Retinitis pigmentosa—which affects about one in 4,000 people in the US and about 1.5 million people worldwide—kills the retina’s photoreceptors, the rod and cone cells that convert light into electrical signals transmitted via the optic nerve to the brain’s visual cortex for processing. Second Sight plans to adapt its technology to someday assist people afflicted with age-related macular degeneration, a similar but more common disease. The company plans to make the Argus II available later this year in clinical centers throughout the US, cultivate a network of surgeons who can implant the device and recruit hospitals to offer it.
The Argus II is not the only retinal implant under development. Retina Implant AG takes a slightly different approach by making a prosthetic inserted beneath a portion of the retina. The company’s technology is a three- by three-millimeter microelectronic chip (0.1-millimeter thick) containing about 1,500 light-sensitive photodiodes, amplifiers and electrodes surgically inserted beneath the fovea (which contains the cone cells) in the retina’s macula region. The fovea enables the clarity of vision that people rely on to read, watch TV and drive.

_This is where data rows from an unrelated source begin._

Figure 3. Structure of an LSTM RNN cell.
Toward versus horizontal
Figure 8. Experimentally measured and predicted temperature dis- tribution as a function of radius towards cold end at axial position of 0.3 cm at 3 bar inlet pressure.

The chip helps generate at least partial vision by stimulating intact nerve cells in the retina. The nerve impulses from these cells are then led via the optic nerve to the visual cortex where they create impressions of sight. The chip’s power source is positioned under the skin behind the ear and connected via a thin cable—no glasses or camera required. In May the company announced the first UK patients participating its latest trial had successfully received implants. To date surgeons have implanted Retina Implant prosthetics in 36 patients through two clinical trials over six years.

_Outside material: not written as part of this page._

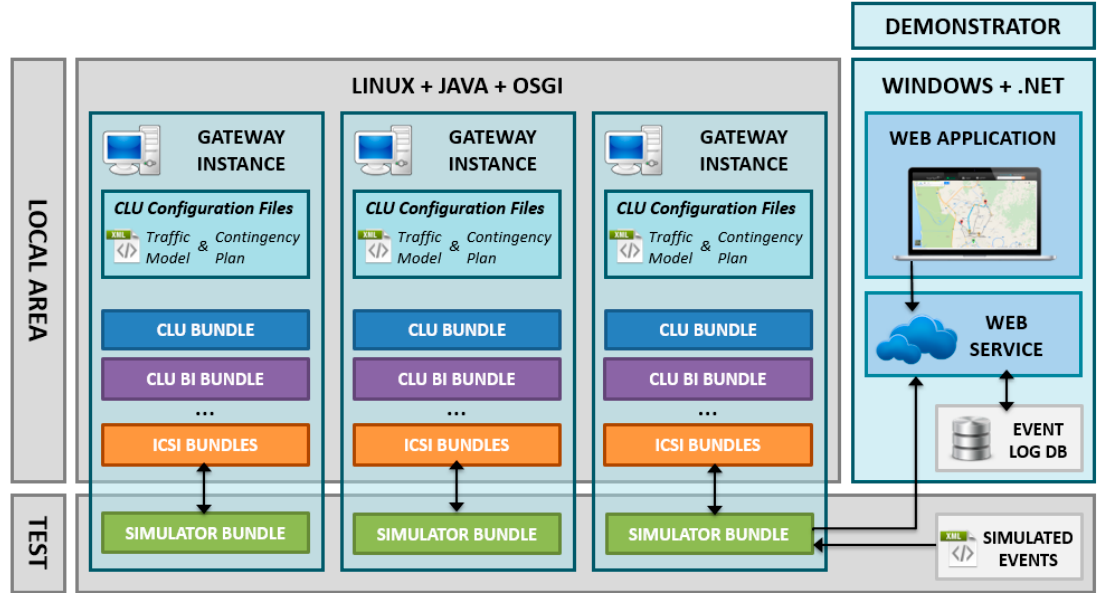
Figure 5. Architecture Test Environment.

Stanford University researchers are in the early stages of developing self-powered retinal implants where each pixel in the device is fitted with silicon photodiodes. These sensors detect light, and control the output of a pulsed electrical current. Patients would wear goggles that emit near-infrared pulses that transmit both power and data directly to the photodiodes. Other retinal prosthesis are powered by inductive coils that, along with other components, must be surgically implanted in the patient’s head. The researchers reported on the plausibility of their design in the May 2012 issue of Nature Photonics, describing in vitro electrical stimulation of healthy and degenerate rat retina by photodiodes powered by near-infrared light. Weill Cornell Medical College researchers in New York City are taking retinal prosthetics in a different direction, having deciphered the neural codes that mouse and monkey retinas use to turn light patterns into patterns of electrical pulses that their brains translate into meaningful images. The researchers programmed this information into an “encoder” chip and combined it with a mini-projector to create an implantable prosthetic. The chip converts images that come into the eye into streams of electrical impulses, and the mini-projector then converts the electrical impulses into light impulses that are sent to the brain. Rather than increasing the number of electrodes placed in an eye to capture more information and send signals to the brain, this work focuses on the quality of the artificial signals themselves so as to improve their ability to carry impulses to the brain.